In this Episode
- Matt Isakson
- TK Kerstetter
In the first quarter of every new year, the compensation committee faces a full agenda. The first task is to review last year’s performance results and annual salary increase recommendations from management. The second task, and perhaps the most-challenging, is to set bonus goals and targets for the current year.
In this episode, Matt Isakson, an experienced partner with Meridian Compensation Partners, outlines the biggest challenges facing compensation committees during their first-quarter meetings. For each task, Isakson offers several best practices for making these processes flow more smoothly.
(1) Processing management pay recommendations: How are most compensation committees today approaching the data-review and decision-making process? In Meridian’s experience, what type of meeting format works best? How has the rationale for pay increases evolved?
The days of coming in and saying to your compensation committee, ‘Well we’re moving up Susie because she needs to be at the 50th percentile’—those days are [over]… The market data [is] one reference point. But what about your succession planning? What about this individual over here that’s high potential? Where’s your internal equity? How does this all sit from an equality perspective? There are a lot more questions—and better rationale—that management teams have to develop.
(2) Setting goals & targets: Again, what are best practices (for both management and compensation committees) in approaching the goal-setting process? Isakson outlines four guiding perspectives for reviewing and evaluating management’s compensation goals.
For compensation committees, meeting both management and investor expectations is quite the balancing act. Isakson zeroes in on the golden rule for committee productivity: The better the structure of your committee’s process, the smoother it will go.
The filming of this episode of Inside America’s Boardrooms was made possible by our Knowledge Partners.
When I was involved taking those [pay increase] recommendations to the board, really, it was about the CEO and the direct reports. Today, a lot of these compensation committees have talent development as part of their responsibility… How low [in the hierarchy] should committees go with talent development? Does that all occur together now, or how traditionally have you seen that work with talent management vs. just looking at senior management?

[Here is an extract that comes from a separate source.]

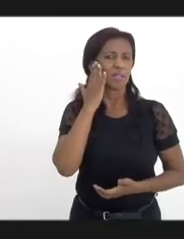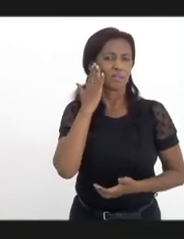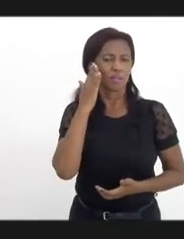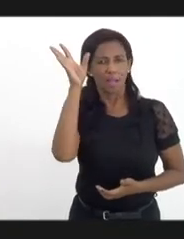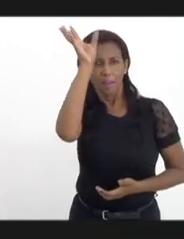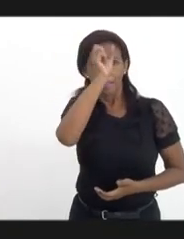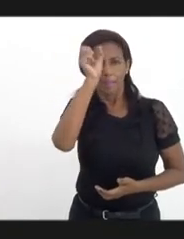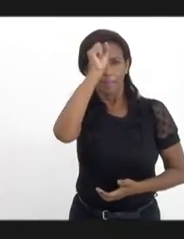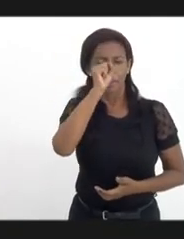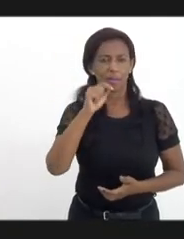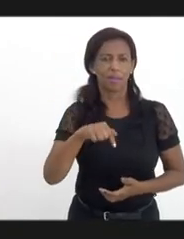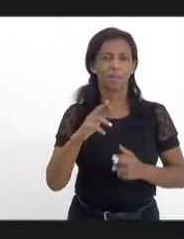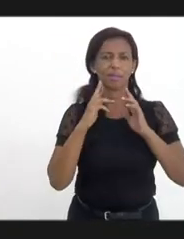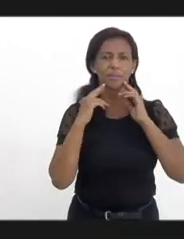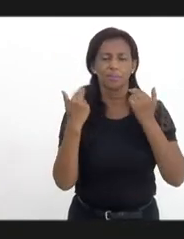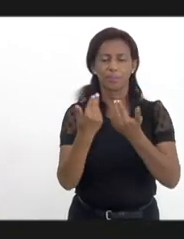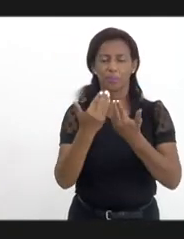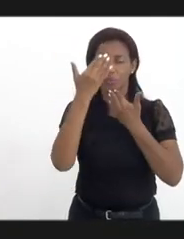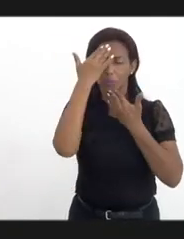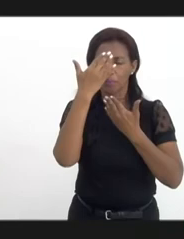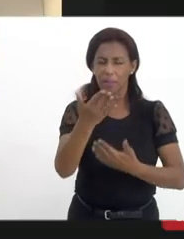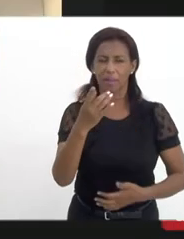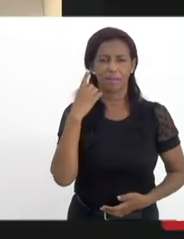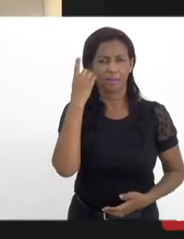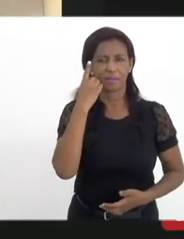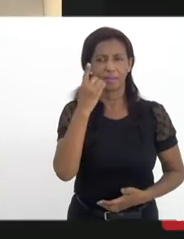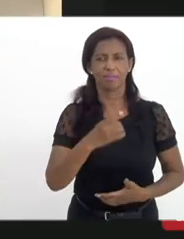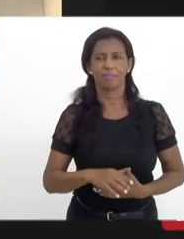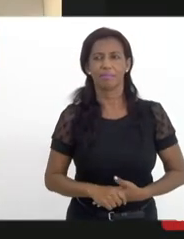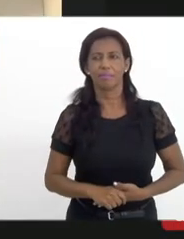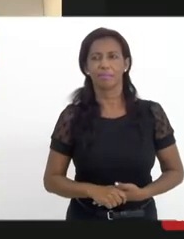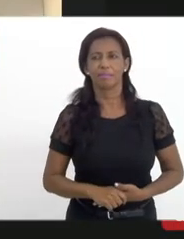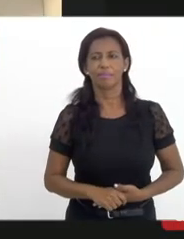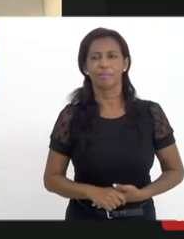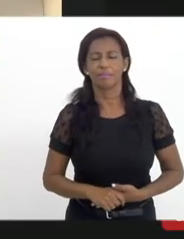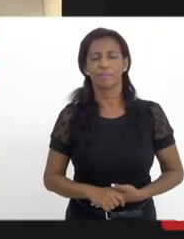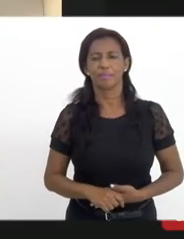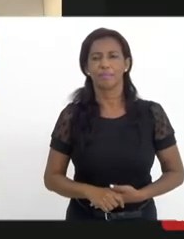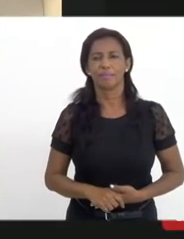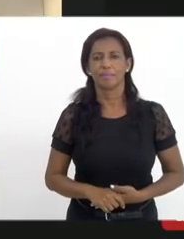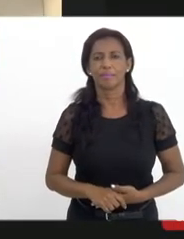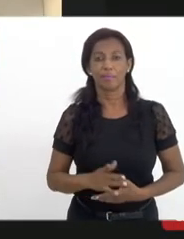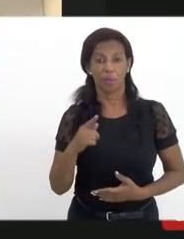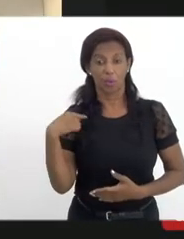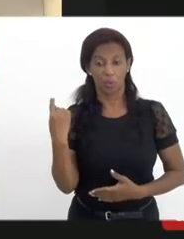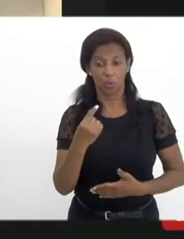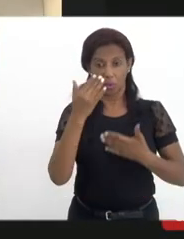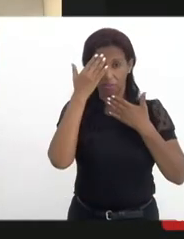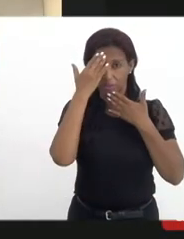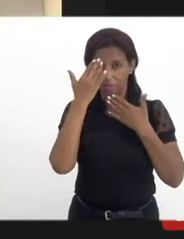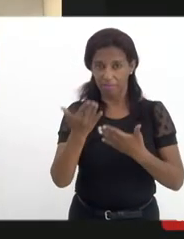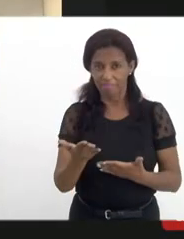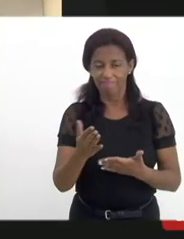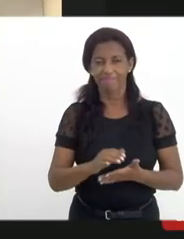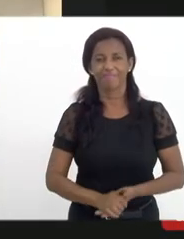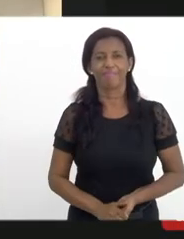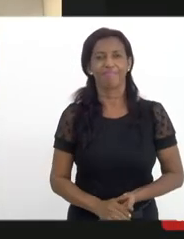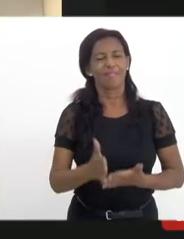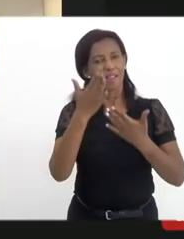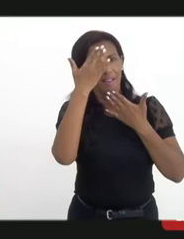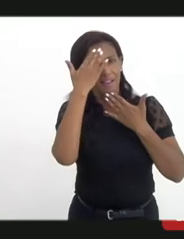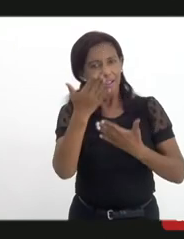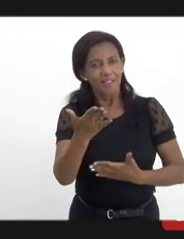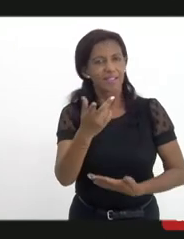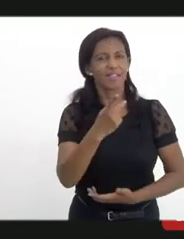aprendizado essa reunião. Muito obrigado, deputado, pelas palavras. Nós que agradecemos o Wesley, agradeço ao nosso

Split in two. Most often, we’re still seeing the compensation committee really have purview—what’s dictated by their charter—those section 16b officers. Sometimes there is a review of how those individuals (that next level down) sit on a market perspective and what the CEO is thinking about doing. But we’re really separating the senior leadership pay changes from the leadership development. It’s a really good question because we’ve had that change where committees now want to look at leadership development in the summer when it isn’t so busy with goal setting, pay changes, market data, etc. They’re looking at it in the summer—whether it’s their strategy retreat—but it’s a different topic and it’s almost the whole meeting.
I hope that more compensation committees are spending time on the talent development. Everybody says how important their people are, but in the past, I didn’t see enough time spent. If the people are so important, you need to be cultivating that more and take a look at that.